Instruction: Swap "developed" for "processed" in the stretch of data from the start through the line containing "120%, midtone range 0.2", and reproduce only that stretch with everything else unchanged.

Entries shown:

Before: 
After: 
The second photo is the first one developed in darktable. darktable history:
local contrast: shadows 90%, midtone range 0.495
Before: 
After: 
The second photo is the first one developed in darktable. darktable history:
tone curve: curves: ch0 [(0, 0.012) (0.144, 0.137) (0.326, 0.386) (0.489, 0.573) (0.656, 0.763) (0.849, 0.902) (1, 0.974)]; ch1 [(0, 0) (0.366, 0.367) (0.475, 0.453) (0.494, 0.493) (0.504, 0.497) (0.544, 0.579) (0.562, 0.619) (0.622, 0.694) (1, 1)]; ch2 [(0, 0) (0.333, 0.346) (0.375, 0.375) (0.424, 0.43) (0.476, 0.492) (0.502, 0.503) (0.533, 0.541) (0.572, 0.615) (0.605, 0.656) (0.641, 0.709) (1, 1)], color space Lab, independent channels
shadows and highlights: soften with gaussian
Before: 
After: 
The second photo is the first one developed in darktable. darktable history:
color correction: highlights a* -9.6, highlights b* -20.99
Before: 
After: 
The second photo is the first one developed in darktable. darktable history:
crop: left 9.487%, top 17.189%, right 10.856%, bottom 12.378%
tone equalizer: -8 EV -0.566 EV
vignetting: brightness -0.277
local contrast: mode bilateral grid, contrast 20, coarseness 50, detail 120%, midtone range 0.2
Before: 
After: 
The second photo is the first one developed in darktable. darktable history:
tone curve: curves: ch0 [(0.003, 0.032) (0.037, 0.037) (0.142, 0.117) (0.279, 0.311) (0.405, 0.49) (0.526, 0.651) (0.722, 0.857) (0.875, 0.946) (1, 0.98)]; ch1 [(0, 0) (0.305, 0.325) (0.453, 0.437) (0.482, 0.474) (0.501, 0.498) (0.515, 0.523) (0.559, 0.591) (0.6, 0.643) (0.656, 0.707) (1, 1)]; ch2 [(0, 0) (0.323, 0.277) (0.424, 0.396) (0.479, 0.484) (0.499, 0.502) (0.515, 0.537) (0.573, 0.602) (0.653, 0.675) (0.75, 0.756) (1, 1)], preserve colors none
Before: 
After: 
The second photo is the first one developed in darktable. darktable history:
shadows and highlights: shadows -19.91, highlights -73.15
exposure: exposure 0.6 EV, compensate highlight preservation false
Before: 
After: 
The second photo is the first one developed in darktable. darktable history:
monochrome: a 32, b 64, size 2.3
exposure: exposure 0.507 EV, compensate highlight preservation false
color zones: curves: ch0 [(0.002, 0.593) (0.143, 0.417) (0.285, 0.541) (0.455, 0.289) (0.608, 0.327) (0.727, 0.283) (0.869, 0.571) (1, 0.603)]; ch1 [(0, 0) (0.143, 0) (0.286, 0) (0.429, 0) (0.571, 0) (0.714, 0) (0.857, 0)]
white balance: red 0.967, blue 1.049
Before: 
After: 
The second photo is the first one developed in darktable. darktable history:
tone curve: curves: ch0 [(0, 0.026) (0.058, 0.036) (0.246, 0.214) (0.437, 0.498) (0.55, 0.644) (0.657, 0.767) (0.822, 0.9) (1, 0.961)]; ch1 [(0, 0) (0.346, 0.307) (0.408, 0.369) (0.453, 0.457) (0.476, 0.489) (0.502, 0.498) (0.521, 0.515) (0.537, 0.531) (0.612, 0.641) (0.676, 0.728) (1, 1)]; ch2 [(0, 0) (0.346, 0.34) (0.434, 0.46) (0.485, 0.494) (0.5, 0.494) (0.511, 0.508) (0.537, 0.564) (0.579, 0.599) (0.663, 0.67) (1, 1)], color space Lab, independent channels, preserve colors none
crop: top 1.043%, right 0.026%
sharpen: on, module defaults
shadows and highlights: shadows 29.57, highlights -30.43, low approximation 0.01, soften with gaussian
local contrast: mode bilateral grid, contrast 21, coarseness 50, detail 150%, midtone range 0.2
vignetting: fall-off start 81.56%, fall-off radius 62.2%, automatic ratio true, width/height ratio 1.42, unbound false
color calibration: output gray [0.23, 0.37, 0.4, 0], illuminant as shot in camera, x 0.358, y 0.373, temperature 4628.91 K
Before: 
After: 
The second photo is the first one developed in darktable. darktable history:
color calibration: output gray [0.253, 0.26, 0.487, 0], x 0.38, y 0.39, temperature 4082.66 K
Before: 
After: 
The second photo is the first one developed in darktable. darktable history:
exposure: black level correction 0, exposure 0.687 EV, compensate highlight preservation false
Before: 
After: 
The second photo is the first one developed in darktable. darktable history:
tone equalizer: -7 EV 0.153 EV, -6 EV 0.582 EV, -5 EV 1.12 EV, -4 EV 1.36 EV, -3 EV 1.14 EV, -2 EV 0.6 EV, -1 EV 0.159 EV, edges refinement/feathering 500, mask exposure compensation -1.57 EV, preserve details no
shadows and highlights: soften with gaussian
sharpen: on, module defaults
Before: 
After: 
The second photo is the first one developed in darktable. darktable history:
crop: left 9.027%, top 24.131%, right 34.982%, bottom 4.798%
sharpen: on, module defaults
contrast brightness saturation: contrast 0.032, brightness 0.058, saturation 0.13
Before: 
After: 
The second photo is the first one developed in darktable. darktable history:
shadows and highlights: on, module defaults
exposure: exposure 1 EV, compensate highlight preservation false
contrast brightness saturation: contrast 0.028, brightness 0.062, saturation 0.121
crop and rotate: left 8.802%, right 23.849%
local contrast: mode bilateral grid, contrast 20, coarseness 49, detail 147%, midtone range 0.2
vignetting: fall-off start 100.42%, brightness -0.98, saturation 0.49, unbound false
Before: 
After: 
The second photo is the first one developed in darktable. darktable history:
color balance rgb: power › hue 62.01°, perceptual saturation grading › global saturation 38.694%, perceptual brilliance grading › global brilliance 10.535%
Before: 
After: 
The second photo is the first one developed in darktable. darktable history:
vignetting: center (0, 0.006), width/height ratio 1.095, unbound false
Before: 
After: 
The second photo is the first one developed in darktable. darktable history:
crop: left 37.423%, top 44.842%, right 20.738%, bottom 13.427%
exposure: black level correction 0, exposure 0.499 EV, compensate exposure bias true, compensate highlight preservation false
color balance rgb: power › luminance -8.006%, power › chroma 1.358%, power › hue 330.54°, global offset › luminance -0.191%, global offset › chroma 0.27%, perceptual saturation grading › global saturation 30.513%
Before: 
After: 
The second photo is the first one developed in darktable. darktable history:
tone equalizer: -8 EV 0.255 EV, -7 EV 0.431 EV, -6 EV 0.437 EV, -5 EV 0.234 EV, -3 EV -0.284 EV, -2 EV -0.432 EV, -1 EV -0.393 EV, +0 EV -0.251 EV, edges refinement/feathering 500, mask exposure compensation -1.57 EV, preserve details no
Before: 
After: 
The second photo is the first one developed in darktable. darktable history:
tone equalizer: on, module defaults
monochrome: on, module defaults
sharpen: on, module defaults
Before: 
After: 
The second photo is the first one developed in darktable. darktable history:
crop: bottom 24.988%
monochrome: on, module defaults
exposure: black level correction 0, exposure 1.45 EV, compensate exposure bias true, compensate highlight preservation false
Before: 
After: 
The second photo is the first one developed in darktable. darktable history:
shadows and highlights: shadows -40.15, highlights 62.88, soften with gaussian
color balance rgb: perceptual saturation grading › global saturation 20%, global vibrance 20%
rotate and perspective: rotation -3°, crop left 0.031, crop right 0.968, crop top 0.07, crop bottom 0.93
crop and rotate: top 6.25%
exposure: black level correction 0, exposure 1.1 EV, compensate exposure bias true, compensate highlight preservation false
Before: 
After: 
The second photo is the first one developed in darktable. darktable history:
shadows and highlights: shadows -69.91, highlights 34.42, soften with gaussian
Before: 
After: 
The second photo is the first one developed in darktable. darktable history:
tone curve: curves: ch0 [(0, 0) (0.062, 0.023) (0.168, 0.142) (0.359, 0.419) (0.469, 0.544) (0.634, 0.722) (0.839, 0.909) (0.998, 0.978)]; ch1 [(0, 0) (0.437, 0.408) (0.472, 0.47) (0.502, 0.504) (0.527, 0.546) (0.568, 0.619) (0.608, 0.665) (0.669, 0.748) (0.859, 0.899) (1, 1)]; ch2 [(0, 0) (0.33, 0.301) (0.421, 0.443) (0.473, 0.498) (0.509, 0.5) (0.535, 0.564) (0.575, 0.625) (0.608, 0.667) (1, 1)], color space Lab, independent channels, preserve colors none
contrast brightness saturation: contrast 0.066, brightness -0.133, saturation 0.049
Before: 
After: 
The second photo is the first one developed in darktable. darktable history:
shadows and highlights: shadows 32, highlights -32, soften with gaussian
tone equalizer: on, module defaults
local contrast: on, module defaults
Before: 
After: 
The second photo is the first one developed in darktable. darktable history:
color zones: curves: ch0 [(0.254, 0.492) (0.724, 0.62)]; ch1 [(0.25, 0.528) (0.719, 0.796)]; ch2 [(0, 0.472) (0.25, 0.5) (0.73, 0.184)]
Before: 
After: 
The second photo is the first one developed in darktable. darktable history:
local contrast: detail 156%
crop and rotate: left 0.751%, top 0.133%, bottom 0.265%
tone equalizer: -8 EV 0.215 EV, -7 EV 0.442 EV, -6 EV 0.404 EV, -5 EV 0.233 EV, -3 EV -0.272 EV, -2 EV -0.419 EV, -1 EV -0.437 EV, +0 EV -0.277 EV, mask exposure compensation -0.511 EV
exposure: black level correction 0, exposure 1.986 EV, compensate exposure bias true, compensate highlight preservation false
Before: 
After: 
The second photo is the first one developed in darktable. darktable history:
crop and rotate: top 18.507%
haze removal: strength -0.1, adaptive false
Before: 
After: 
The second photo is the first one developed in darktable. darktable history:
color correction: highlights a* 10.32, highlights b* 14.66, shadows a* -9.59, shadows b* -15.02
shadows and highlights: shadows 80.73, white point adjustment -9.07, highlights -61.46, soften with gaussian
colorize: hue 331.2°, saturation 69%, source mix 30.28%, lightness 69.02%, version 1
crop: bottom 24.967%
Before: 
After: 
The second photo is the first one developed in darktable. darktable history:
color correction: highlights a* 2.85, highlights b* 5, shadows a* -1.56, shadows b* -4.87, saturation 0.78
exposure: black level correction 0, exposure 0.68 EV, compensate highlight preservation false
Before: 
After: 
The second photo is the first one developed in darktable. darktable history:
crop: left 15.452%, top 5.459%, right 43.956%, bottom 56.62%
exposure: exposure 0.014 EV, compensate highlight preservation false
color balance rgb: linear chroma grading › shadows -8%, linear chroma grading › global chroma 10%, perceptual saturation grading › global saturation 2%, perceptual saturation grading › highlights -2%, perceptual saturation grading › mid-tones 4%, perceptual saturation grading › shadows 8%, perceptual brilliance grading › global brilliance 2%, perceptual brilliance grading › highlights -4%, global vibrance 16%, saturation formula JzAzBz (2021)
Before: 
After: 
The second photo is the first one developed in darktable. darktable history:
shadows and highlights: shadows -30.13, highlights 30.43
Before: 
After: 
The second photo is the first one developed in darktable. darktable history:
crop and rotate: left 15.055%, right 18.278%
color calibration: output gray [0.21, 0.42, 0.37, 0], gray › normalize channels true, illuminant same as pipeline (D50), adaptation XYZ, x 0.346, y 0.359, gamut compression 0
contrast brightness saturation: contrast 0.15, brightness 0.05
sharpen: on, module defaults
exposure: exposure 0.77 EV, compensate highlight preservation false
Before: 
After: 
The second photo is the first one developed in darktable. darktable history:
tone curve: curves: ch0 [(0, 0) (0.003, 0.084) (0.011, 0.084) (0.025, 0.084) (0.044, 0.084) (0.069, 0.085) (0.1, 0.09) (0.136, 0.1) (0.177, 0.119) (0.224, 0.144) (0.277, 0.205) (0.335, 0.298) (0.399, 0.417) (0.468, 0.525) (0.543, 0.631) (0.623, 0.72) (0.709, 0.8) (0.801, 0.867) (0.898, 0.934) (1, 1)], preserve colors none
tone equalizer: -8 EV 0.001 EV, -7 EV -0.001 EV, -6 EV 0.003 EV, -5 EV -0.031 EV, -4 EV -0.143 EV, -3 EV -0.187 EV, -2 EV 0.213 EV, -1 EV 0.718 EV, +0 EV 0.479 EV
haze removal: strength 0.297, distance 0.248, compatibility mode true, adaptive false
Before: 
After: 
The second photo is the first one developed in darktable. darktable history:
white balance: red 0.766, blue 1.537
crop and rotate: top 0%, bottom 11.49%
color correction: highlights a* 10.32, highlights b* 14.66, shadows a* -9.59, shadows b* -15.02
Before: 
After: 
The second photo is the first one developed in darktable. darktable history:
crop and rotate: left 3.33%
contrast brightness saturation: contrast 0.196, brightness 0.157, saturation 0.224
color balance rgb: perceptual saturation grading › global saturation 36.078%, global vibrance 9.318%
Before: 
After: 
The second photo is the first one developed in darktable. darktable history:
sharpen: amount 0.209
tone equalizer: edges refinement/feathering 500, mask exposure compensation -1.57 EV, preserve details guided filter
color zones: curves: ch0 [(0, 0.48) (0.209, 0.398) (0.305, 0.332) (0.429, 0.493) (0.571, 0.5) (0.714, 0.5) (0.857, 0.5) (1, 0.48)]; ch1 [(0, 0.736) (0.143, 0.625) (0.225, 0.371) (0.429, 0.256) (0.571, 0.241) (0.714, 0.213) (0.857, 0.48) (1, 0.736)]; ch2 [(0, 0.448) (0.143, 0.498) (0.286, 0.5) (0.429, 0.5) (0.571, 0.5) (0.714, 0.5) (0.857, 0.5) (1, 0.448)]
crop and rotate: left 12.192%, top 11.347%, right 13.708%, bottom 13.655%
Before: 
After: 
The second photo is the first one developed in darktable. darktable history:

Exercise result:
Before: 
After: 
The second photo is the first one processed in darktable. darktable history:
local contrast: shadows 90%, midtone range 0.495
Before: 
After: 
The second photo is the first one processed in darktable. darktable history:
tone curve: curves: ch0 [(0, 0.012) (0.144, 0.137) (0.326, 0.386) (0.489, 0.573) (0.656, 0.763) (0.849, 0.902) (1, 0.974)]; ch1 [(0, 0) (0.366, 0.367) (0.475, 0.453) (0.494, 0.493) (0.504, 0.497) (0.544, 0.579) (0.562, 0.619) (0.622, 0.694) (1, 1)]; ch2 [(0, 0) (0.333, 0.346) (0.375, 0.375) (0.424, 0.43) (0.476, 0.492) (0.502, 0.503) (0.533, 0.541) (0.572, 0.615) (0.605, 0.656) (0.641, 0.709) (1, 1)], color space Lab, independent channels
shadows and highlights: soften with gaussian
Before: 
After: 
The second photo is the first one processed in darktable. darktable history:
color correction: highlights a* -9.6, highlights b* -20.99
Before: 
After: 
The second photo is the first one processed in darktable. darktable history:
crop: left 9.487%, top 17.189%, right 10.856%, bottom 12.378%
tone equalizer: -8 EV -0.566 EV
vignetting: brightness -0.277
local contrast: mode bilateral grid, contrast 20, coarseness 50, detail 120%, midtone range 0.2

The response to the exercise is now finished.